┌─ Excerpt to read

Table of contents

What is Data Scraping and How to Do It Right

Posted on

Feb 8, 2024

Data scraping is a technique where a computer program extracts a wide range of data from human-readable output (i.e., email addresses) coming from another program. In modern programming, we most often have to implement it when a certain website does not have an API. That's nice, but before we do that, we need to make sure the website owner agrees with it and hasn't banned it.

Building a website scraper

In this short article, I will explain how to implement a solution with JavaScript — the common language of the web. I created a website which we will use to target our simple web scraper. This website can be found here.

In fact, it is just a shopping-cart with some content. All the results data and scripts which we will describe you can get from the article GitHub repository.

Our ultimate goal is to get the information about these products in a format that works for us and is easy to get in the future (Google Sheet, for example).

As you can see, every shopping cart item consists of information which we can specify as four properties – name, description, quantity, and price. It will be excellent for us if we can have, for example, a .JSON file with this data, which we can later use to import it into a database. Often, for quick data extraction process, we use frontend scrapers. For our purposes, we can use just plain JavaScript and directly execute it inside the browser console. Here is an example code snippet. You can find this in the article repository. Its name is data-scraper.user.js.

(() => {
    const data = Array.from(document.querySelectorAll('div.card.mb-3')).map((item) => {
        const name = item.querySelector("div.card-body div.ms-3 > h5").textContent;
        const description = item.querySelector("div.card-body div.ms-3 > p").textContent;
        const qty = item.querySelector("div.card-body h5.fw-normal.mb-0").textContent;
        const price = item.querySelector("div.card-body h5:not(.fw-normal).mb-0").textContent;
        return {
            name,
            description,
            qty,
            price
        }
    });


    const downloadLink = document.createElement('a');
    downloadLink.setAttribute('href', 'data:text/plain;charset=utf-8,' + 
    encodeURIComponent(JSON.stringify(data, null, ' ')));
    downloadLink.setAttribute('download', 'data.json');
    downloadLink.style.display = 'none';
    document.body.appendChild(downloadLink);
    downloadLink.click();
    document.body.removeChild(downloadLink);
})();

You can also watch a demonstration how it works life on this TikTok video.

‍

With document.querySelectorAll('div.card.mb-3') we receive a NodeList from all these items.

To use the methods on an Array object, we need to convert this NodeList to an object. We achieve this with Array.from which creates a new, shallow-copied Array instance from an iterable or array-like object. After this, we can create a new array which consists of plain objects. In JavaScript, a plain object is a set of key-value pairs, created by the {} object literal notation. Information in web development is usually returned to JavaScript as an array from plain objects in web development. In the map function for every of these DOM objects we use the querySelector method to extract information from his child elements — those below him in the hierarchy. The objects which are returned from map method callback will become items in the new array. In the end, array from plain objects with such structure (see data.json file):

[
 {
  "name": "Iphone 11 pro",
  "description": "256GB, Navy Blue",
  "qty": "2",
  "price": "$900"

└─
┌─ Dataset excerpts

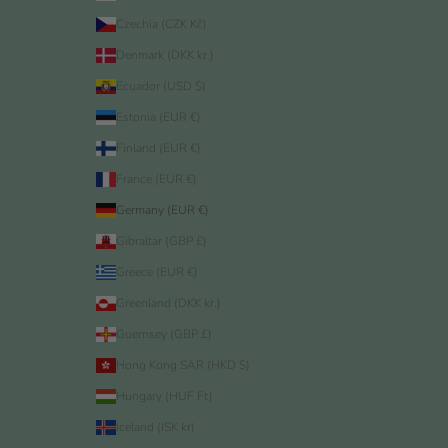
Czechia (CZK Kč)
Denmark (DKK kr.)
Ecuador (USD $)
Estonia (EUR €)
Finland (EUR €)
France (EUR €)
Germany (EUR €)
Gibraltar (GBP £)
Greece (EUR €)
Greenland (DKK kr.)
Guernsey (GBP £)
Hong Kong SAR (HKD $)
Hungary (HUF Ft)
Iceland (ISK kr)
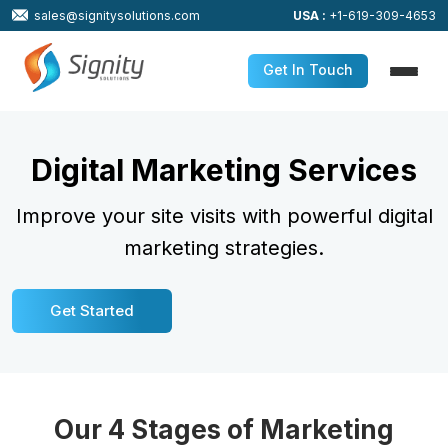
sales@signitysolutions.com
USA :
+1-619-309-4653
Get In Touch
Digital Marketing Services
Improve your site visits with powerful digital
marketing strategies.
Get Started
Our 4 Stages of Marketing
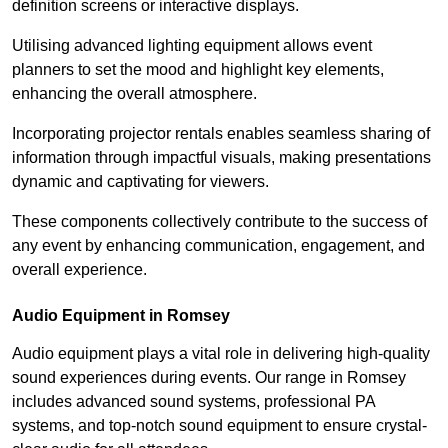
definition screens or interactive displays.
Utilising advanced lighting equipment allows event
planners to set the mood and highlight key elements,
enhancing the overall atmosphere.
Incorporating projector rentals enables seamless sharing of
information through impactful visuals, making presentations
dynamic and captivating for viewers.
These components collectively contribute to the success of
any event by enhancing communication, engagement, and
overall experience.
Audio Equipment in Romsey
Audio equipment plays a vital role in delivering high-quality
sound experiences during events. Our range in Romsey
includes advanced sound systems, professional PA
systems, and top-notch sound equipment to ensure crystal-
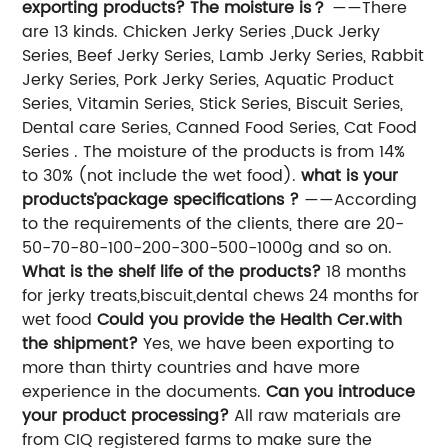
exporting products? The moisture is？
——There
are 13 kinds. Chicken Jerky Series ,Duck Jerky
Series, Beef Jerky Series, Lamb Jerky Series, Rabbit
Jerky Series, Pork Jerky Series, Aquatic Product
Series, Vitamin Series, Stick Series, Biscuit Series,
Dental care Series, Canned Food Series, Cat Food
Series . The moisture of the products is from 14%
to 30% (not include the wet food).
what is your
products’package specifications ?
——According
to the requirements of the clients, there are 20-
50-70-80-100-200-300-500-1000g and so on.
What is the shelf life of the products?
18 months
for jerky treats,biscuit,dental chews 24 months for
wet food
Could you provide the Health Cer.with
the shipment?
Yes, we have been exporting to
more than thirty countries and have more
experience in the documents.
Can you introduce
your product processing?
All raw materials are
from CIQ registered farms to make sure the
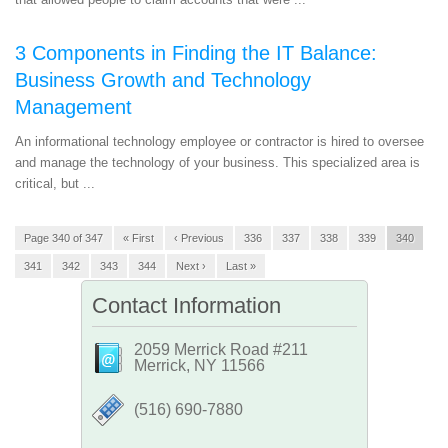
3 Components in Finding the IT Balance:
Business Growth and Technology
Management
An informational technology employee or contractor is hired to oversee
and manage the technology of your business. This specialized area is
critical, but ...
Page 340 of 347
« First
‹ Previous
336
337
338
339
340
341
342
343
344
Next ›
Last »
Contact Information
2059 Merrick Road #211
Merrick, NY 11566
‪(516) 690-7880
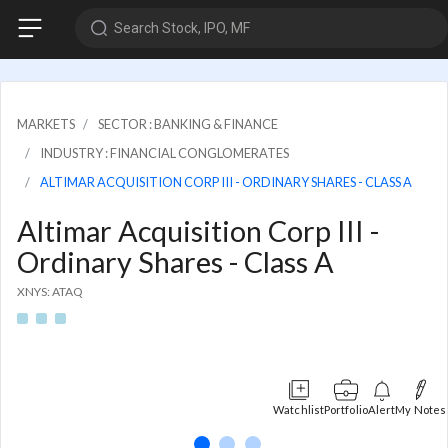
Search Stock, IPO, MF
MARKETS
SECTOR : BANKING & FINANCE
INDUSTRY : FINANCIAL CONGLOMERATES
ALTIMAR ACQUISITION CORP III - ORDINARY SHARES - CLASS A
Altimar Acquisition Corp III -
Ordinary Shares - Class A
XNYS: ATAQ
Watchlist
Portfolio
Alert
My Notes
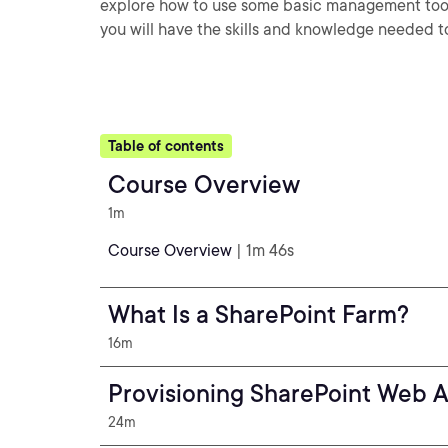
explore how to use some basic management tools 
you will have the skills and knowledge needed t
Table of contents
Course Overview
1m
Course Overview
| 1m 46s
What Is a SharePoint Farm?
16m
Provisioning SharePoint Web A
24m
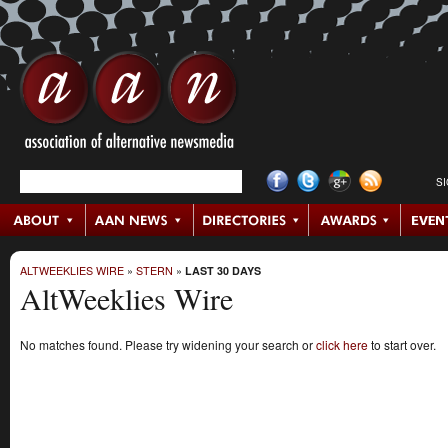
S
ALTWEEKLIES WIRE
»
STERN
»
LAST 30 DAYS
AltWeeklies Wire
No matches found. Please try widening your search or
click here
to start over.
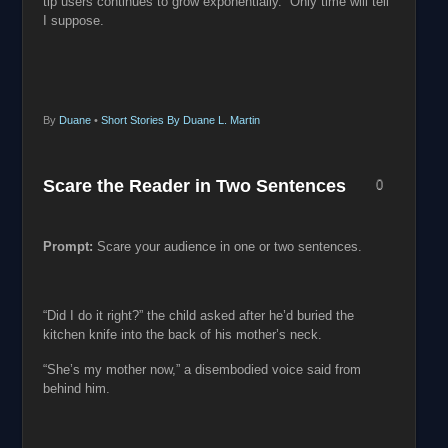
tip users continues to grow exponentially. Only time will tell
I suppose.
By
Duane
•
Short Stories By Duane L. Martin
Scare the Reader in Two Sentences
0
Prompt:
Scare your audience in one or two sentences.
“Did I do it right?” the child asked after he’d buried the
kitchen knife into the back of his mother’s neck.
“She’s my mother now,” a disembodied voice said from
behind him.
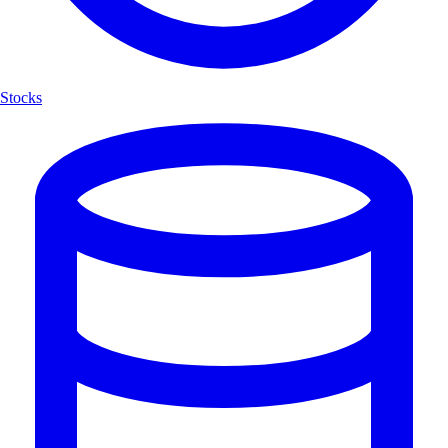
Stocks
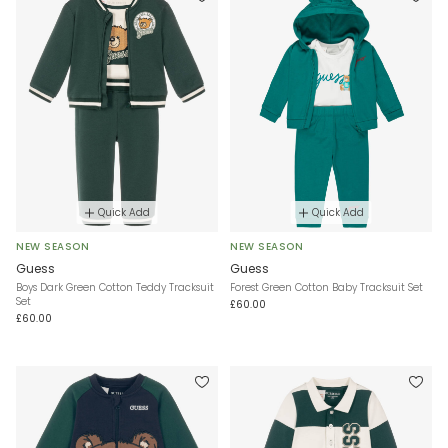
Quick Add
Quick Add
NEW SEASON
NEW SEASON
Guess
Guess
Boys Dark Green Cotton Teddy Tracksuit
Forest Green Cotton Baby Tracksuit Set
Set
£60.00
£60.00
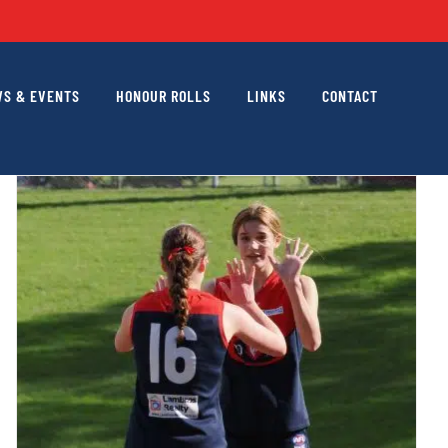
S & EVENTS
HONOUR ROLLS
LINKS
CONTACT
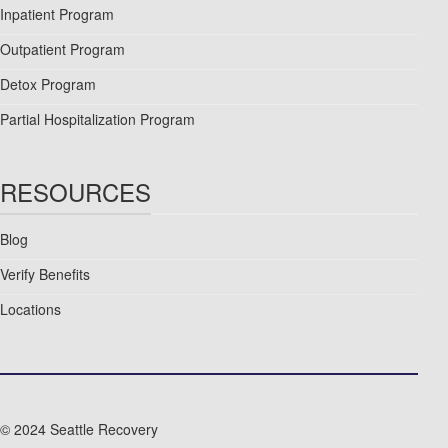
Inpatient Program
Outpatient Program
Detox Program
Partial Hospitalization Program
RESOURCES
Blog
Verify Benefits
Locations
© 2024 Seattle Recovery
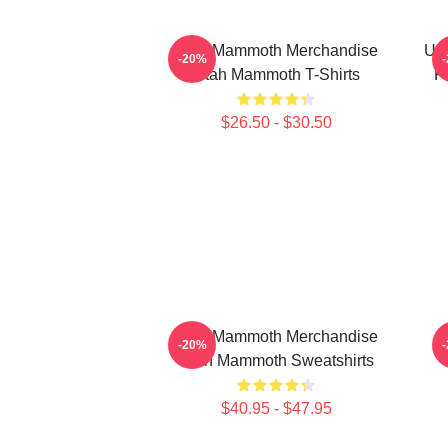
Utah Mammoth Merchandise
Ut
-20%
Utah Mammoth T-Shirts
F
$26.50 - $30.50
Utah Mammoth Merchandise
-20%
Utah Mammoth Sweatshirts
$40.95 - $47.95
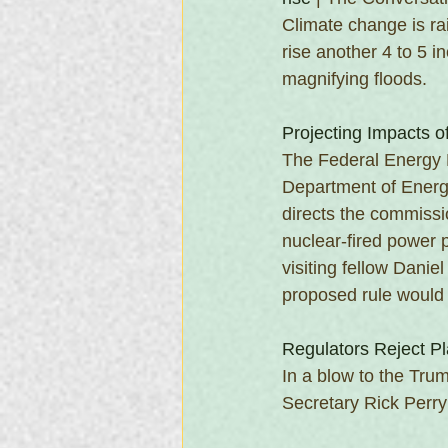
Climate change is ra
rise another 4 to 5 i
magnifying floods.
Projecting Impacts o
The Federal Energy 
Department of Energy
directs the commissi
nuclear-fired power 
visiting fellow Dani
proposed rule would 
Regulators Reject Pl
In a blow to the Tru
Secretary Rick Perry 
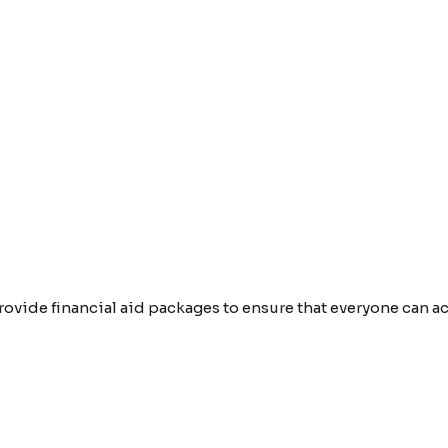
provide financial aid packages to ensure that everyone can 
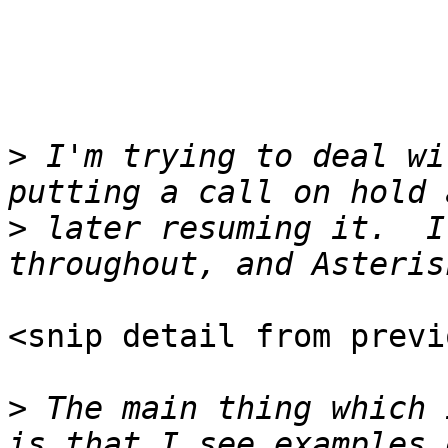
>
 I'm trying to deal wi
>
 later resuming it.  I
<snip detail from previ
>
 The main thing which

└─

## Exercise set
**a)** Answer these questions about the data scraping article, one answer per line, marked like the questions:
(i) What is the name of the example code file in the article's repository?
(ii) Which four properties make up each shopping cart item?
(iii) What does Array.from create?
**b)** Please write what comes next in the data scraping article, starting right after its last line.

## Answers by item
**a)**
(i) data-scraper.user.js
(ii) Name, description, quantity, and price
(iii) A new, shallow-copied Array instance from an iterable or array-like object

**b)**
 },
 {
  "name": "Samsung galaxy Note 10 ",
  "description": "256GB, Navy Blue",
  "qty": "2",
  "price": "$900"
 },
 {
  "name": "Canon EOS M50",
  "description": "Onyx Black",
  "qty": "1",
  "price": "$1199"
 },
 {
  "name": "MacBook Pro",
  "description": "1TB, Graphite",
  "qty": "1",
  "price": "$1799"
 }
]

If you paste the script in browser console like this:

And just press Enter, you will get the result file downloaded to your pc, and you can open it directly. Such an approach is good but has some cons – it cannot be started automatically – for example from cronjobs or pipelines.

Using Puppeteer library solution for scraping

To do it in the right way, we can use npm package scripts, which look almost the same as the front-end one. For this purpose, we will use Puppeteer, which is a Node.js library which provides a high-level API to control Google Chrome/Chromium over the DevTools Protocol. Puppeteer allows us to execute JavaScript on page level, which makes it very useful for scraper tasks. You can watch a demonstration of the whole approach in this TikTok video.

To have Puppeteer installed and to use it from npm first we need to have a npm project which we start with the command npm init. This command will ask you several questions and create a package.json file. Then, when you have a package.json file, you can install Puppeteer with npm i puppeteer. This will create a record in package.json file like this:

A screenshot of a record in package.json

When the project needs to be started on another PC, typing npm install or npm I (the short form) will be enough to provide all the necessary libraries. This is how our NodeJS-based version looks (see node-scrapper.js file).

import puppeteer from 'puppeteer';
import { writeFile } from 'fs/promises';


(async () => {
    const resultFileName = 'result-data.json';
    // Launch the browser and open a new blank page
    const browser = await puppeteer.launch({
        headless: 'new'
    });


    const page = await browser.newPage();


    // Navigate the page to a URL
    await page.goto('https://gonaumov.github.io/what_is_data_scraping/');


    // Wait for cards
    const cardsSelector = 'div.card.mb-3';


    await page.waitForSelector(cardsSelector);


    const dataItems = await page.evaluate((selector) => {
        const data = Array.from(document.querySelectorAll(selector)).map((item) => {
            const name = item.querySelector("div.card-body div.ms-3 > h5").textContent;
            const description = item.querySelector("div.card-body div.ms-3 > p").textContent;
            const qty = item.querySelector("div.card-body h5.fw-normal.mb-0").textContent;
            const price = item.querySelector("div.card-body h5:not(.fw-normal).mb-0").textContent;
            return {
                name,
                description,
                qty,
                price
            }
        });


        return JSON.stringify(data, null, ' ');
    }, cardsSelector);


    try {
        await writeFile(resultFileName, dataItems);
        console.log(`File has been written successfully. Please check ${resultFileName}`);
    } catch (err) {
        console.error('There was an error writing the file.', err);
    }


    await page.close();
    await browser.close();
})();

To be able to run it, you have to specify such a section in the package.json file.

  "scripts": {
    "test": "echo \"Error: no test specified\" && exit 1",
    "scrape": "node node-scrapper.js"
  },

In such a way, you will be able to run it with this command: npm run scrape and to ensure the command will be started from installed inside node modules binaries.

With this snippet, we import needed libraries:

import puppeteer from 'puppeteer';
import { writeFile } from 'fs/promises';

This part is

(async () => {
    // our code goes here ...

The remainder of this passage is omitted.